I think I copied this correctly, or at least close to correctly.  Could someone please offer a rough translation?  I sure would appreciate it.

sayang mahal pa kita kaso parang ayaw mo na at pinag sisinungalingan mo ako un ayaw ko ehh

Thanks,

Micky


----------



## Josa

sayang mahal pa kita kaso parang ayaw mo na at pinag sisinungalingan mo ako un ayaw ko ehh

- basically saying; too bad, i still love you, but it seems like u don't want to have anything to do with me anymore, and you lied to me. i don't like that.
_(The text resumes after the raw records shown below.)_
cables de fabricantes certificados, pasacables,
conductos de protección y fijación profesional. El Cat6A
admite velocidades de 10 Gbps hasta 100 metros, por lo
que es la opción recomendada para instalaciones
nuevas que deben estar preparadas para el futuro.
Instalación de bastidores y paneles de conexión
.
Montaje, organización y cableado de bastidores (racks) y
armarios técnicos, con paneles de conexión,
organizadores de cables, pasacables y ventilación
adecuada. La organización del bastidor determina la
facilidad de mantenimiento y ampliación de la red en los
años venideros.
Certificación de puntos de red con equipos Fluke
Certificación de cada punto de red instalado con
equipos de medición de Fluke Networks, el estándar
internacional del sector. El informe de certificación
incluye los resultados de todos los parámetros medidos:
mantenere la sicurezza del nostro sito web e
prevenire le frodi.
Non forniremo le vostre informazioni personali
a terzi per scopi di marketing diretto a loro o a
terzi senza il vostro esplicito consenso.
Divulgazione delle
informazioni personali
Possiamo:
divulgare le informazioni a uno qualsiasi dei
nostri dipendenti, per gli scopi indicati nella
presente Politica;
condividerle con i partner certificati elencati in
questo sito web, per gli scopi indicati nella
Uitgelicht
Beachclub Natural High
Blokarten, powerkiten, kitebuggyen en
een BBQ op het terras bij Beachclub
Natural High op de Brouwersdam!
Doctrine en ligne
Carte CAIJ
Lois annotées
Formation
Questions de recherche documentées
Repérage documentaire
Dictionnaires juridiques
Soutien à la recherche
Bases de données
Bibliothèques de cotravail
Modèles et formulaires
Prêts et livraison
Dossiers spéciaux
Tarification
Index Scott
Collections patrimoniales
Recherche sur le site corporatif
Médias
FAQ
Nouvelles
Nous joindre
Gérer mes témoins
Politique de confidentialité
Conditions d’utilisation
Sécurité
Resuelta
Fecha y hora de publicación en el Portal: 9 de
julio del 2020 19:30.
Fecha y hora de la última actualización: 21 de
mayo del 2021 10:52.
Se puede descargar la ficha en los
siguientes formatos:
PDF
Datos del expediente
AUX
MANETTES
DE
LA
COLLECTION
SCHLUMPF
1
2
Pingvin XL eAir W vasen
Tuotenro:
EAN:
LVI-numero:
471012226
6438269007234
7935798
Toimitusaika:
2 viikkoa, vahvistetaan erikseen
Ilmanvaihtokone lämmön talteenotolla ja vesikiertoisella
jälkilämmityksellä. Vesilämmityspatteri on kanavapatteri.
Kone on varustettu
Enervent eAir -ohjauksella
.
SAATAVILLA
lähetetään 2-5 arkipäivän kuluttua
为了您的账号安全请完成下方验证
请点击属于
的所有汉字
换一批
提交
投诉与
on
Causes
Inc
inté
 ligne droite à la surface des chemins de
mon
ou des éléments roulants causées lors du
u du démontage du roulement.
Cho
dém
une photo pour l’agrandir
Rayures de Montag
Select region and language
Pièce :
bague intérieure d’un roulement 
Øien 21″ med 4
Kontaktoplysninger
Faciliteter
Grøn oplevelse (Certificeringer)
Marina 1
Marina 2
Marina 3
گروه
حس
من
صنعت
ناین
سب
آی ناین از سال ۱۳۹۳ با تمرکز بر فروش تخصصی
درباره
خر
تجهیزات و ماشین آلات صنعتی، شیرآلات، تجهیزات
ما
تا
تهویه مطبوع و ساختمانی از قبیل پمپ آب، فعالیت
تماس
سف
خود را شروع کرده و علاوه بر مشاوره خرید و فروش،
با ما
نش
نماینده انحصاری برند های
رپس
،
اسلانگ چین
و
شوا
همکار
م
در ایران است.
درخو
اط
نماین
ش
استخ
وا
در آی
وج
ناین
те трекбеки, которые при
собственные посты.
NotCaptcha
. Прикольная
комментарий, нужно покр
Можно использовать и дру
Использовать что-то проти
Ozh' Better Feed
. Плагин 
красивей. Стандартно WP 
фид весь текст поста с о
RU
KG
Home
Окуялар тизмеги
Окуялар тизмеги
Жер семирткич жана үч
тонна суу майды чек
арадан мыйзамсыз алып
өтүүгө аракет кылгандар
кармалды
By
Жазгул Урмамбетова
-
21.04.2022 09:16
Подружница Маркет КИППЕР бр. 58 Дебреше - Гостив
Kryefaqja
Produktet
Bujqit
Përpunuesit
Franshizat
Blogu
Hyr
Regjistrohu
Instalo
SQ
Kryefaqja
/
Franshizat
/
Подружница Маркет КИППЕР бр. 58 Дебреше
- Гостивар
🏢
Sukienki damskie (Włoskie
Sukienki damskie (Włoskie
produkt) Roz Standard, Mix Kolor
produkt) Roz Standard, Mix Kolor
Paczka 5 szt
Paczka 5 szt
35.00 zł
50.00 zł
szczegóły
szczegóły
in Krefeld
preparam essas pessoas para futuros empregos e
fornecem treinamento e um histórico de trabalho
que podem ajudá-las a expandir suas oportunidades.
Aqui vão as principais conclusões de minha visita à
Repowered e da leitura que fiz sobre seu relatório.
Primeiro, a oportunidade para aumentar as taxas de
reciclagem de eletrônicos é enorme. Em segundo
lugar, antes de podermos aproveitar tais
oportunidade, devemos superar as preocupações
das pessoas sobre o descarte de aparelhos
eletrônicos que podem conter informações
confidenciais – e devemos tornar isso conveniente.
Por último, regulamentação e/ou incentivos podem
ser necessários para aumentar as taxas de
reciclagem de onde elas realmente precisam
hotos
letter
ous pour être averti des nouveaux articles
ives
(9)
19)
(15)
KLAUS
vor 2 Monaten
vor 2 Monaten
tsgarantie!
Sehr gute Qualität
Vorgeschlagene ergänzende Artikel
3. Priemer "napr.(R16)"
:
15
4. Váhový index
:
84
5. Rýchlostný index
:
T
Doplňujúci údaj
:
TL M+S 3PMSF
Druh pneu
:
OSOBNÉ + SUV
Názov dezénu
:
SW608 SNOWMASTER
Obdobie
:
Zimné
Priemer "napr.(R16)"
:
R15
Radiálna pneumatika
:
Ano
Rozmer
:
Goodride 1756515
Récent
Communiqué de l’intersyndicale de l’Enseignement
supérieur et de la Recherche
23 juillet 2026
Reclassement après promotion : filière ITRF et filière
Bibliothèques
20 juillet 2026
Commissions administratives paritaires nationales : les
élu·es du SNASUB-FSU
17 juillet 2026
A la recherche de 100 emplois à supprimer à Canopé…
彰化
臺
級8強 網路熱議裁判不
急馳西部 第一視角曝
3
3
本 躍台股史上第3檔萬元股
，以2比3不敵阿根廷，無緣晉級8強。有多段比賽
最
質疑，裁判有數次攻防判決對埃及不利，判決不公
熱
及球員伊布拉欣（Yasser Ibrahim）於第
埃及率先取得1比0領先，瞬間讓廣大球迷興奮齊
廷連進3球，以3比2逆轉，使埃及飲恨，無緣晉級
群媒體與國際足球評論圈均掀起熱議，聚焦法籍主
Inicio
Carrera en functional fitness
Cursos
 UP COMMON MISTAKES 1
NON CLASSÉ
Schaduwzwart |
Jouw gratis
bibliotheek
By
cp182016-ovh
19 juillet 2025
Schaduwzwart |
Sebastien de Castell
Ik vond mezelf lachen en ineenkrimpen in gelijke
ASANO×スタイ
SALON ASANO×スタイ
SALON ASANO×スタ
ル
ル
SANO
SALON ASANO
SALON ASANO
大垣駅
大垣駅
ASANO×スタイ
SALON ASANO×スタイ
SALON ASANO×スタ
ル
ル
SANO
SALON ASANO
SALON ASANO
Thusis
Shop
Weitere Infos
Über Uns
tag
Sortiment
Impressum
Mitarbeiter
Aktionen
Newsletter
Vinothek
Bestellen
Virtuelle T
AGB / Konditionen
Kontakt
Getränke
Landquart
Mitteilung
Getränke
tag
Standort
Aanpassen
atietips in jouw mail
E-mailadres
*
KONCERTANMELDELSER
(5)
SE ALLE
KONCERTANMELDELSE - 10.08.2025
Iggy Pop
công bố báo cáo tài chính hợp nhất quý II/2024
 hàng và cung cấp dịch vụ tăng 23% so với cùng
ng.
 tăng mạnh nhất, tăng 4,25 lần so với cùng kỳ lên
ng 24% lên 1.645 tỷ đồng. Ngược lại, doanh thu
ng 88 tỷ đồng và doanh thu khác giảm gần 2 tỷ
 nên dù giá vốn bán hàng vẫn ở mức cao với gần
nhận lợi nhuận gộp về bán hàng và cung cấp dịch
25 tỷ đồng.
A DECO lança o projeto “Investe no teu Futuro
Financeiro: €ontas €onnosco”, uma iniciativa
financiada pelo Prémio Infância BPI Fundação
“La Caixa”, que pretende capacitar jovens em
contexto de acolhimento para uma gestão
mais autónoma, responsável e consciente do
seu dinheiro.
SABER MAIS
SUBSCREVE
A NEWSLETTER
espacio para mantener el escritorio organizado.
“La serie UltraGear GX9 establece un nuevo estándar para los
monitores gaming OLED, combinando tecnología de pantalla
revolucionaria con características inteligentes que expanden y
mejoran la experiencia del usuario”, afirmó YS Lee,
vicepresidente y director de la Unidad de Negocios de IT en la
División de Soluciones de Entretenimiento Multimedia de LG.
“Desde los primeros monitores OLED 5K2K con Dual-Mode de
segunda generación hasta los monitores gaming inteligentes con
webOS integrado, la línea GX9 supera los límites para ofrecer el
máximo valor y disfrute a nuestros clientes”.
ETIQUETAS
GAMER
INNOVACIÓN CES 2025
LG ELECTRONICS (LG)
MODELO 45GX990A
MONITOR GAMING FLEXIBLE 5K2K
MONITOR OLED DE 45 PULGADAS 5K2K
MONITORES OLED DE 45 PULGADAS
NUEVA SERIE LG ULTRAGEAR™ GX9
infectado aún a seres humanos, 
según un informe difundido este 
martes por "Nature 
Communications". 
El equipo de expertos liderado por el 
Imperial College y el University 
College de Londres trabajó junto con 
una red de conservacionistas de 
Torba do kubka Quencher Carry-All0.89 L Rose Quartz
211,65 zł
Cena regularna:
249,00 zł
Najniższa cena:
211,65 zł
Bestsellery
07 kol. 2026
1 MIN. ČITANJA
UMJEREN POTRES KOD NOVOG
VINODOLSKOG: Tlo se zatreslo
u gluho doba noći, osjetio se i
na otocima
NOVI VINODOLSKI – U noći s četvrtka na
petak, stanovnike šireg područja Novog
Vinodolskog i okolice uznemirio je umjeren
sayang mahal pa kita = too bad, i still love you
kaso parang ayaw mo na = but it seems like u don't want to have anything to do with me anymore

pinag sisinungalingan mo ako = you lied to me
un ayaw ko ehh = i don't like that/ that's what i don't like


----------



## MickyS

Thank you very much...


----------



## Equinozio

Agree with Josa.

Just want to add that *pinagsisinungalingan mo ako* can mean any of the following:

_- You lie to me (regularly).
- You lied to me (regularly)._
_- You've been lying to me._
_- You're lying to me.
- You were lying to me (when something happened)._

*Pinagsinungalingan mo ako.* = _You lied to me._


----------



## Ajura

The question is what 'tagalog' are you talking about is it the Language of Manila or the Language of Batangas they have different vocabularies(the language of Manila is an Austronesian Creole although it is still a central philippine language) especially before the time that the widespread formal schooling was introduced in our country in this rate the language of Batangas is the one being dissolved by the Language of Manila while Marinduque and the areas near Bikol keep the vocubalary intact....


----------